# Touch up paint for bikes.



## Kerr

She's managed to scratch the paint on her new bike. It's a LIV carbon fibre frame finished in a frosted salmon/Pink colour. The paint is mega thin.

Does anyone know of people that makes touch up paint?

I did Google, but the cycle forums were recommending nail varnish. I'm not sure about that one for me. :lol:


----------



## garage_dweller

Well it’s a bike and it’ll get scratched. But I’d either leave it, as it’ll get more, or you could try nail polish as suggested. personally I wouldn’t bother. 

What bike is it?


Sent from my iPhone using Tapatalk


----------



## Kerr

It is a Liv Avail Advanced 1 2019.


----------



## -Stuart W-

garage_dweller said:


> Well it's a bike and it'll get scratched.
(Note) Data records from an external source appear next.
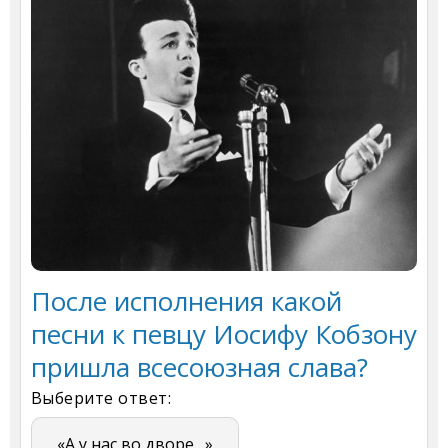
После исполнения какой
песни к певцу Иосифу Кобзону
пришла всесоюзная слава?
Выберите ответ:
«А у нас во дворе…»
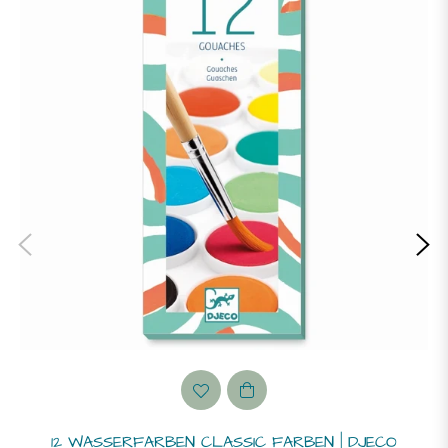
12 WASSERFARBEN CLASSIC FARBEN | DJECO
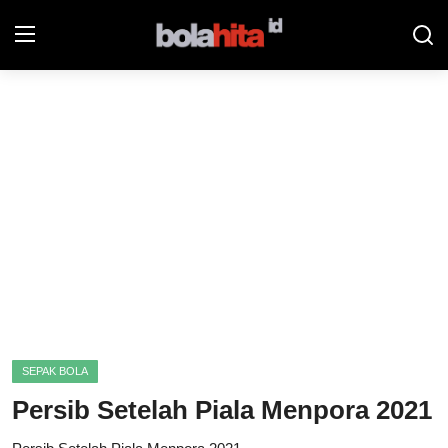
Home
Bolahita
Info Sumut
All Sports
Sepak Bola
Sosok
SEPAK BOLA
Futsalhita
Persib Setelah Piala Menpora 2021
Sportainment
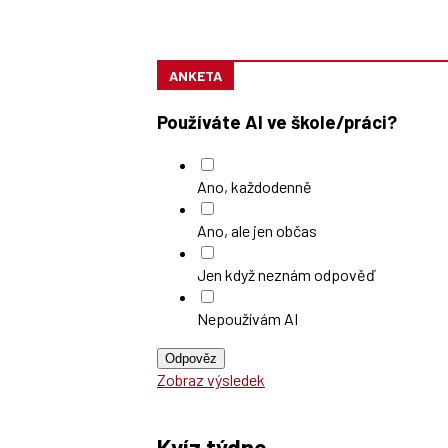
ANKETA
Používáte AI ve škole/práci?
Ano, každodenně
Ano, ale jen občas
Jen když neznám odpověď
Nepoužívám AI
Odpověz
Zobraz výsledek
Kvíz týdne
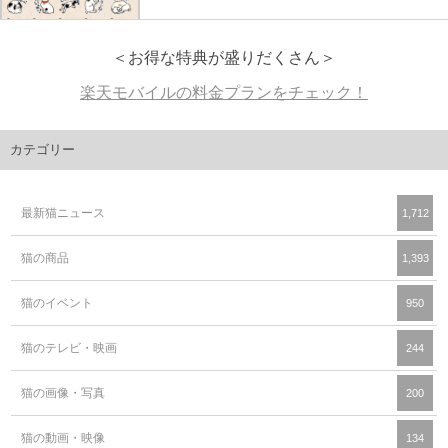
＜お得な特典が盛りだくさん＞
楽天モバイルの料金プランをチェック！
カテゴリー
最新猫ニュース
1,712
猫の商品
1,393
猫のイベント
950
猫のテレビ・映画
244
猫の画像・写真
200
猫の動画・映像
134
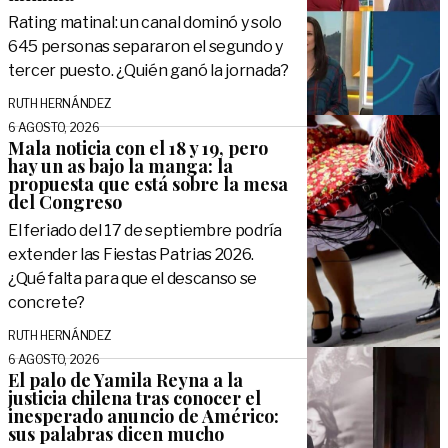
Rating matinal: un canal dominó y solo
645 personas separaron el segundo y
tercer puesto. ¿Quién ganó la jornada?
RUTH HERNÁNDEZ
6 AGOSTO, 2026
Mala noticia con el 18 y 19, pero
hay un as bajo la manga: la
propuesta que está sobre la mesa
del Congreso
El feriado del 17 de septiembre podría
extender las Fiestas Patrias 2026.
¿Qué falta para que el descanso se
concrete?
RUTH HERNÁNDEZ
6 AGOSTO, 2026
El palo de Yamila Reyna a la
justicia chilena tras conocer el
inesperado anuncio de Américo:
sus palabras dicen mucho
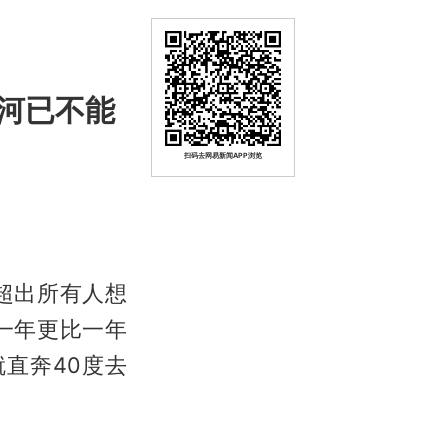
河已不能
扫码去网易新闻APP浏览
超出所有人想
一年更比一年
直奔40度去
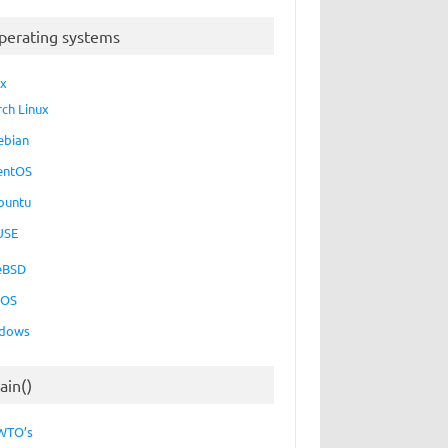
perating systems
ux
rch Linux
ebian
entOS
buntu
USE
eBSD
cOS
dows
ain()
WTO’s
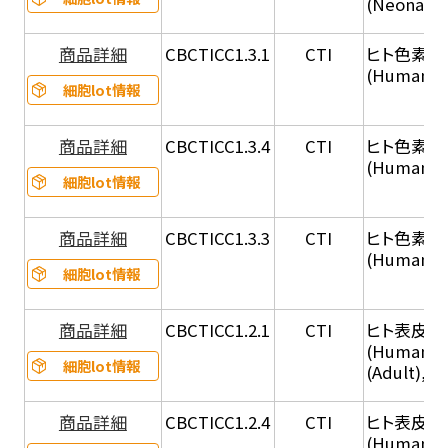
(Neonatal
商品詳細
CBCTICC1.3.1
CTI
ヒト色素細胞
(Human Ad
細胞lot情報
商品詳細
CBCTICC1.3.4
CTI
ヒト色素細胞
(Human A
細胞lot情報
商品詳細
CBCTICC1.3.3
CTI
ヒト色素細胞（
(Human Ju
細胞lot情報
商品詳細
CBCTICC1.2.1
CTI
ヒト表皮角化
(Human Ep
細胞lot情報
(Adult), 
商品詳細
CBCTICC1.2.4
CTI
ヒト表皮角化
(Human Ep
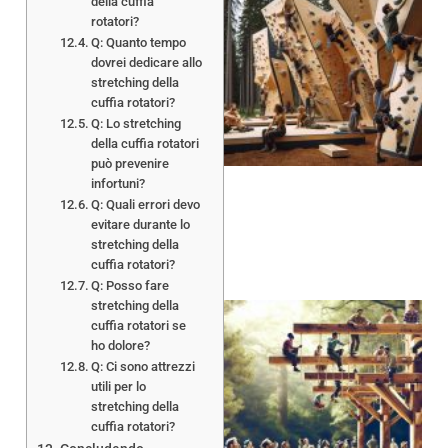
della cuffia
rotatori?
Q: Quanto tempo
dovrei dedicare allo
stretching della
cuffia rotatori?
Q: Lo stretching
della cuffia rotatori
può prevenire
infortuni?
Q: Quali errori devo
evitare durante lo
stretching della
cuffia rotatori?
Q: Posso fare
stretching della
cuffia rotatori se
ho dolore?
Q: Ci sono attrezzi
utili per lo
stretching della
cuffia rotatori?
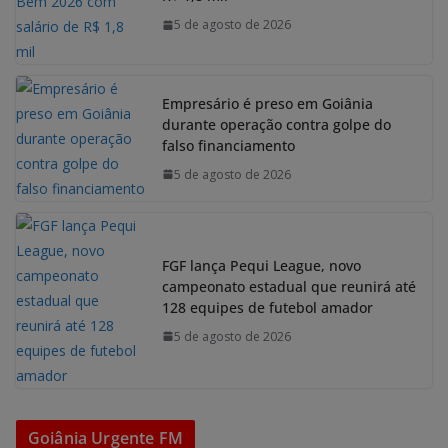
5 de agosto de 2026
Empresário é preso em Goiânia
durante operação contra golpe do
falso financiamento
5 de agosto de 2026
FGF lança Pequi League, novo
campeonato estadual que reunirá até
128 equipes de futebol amador
5 de agosto de 2026
Goiânia Urgente FM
But I'd either leave it, as it'll get more, or you could try nail polish as suggested. personally I wouldn't bother.
> 
> What bike is it?
> 
> Sent from my iPhone using Tapatalk


True but this is detailing world and the same argument could be made about a car.

What about the chipex type solutions for cars? May not be perfect but colour match should be close.


----------



## muzzer

I'd see if you can get as close to is as possible with a paint mixing dept at the local motor factors and then use a thin paint brush to touch it up like a stone chip.


----------



## Andyblue

Get a small detailing world sticker over it - job done  

On a serious note though, if you do want to touch it in, then as above, pop along to a paint mixing place and see if they can match it :thumb:


----------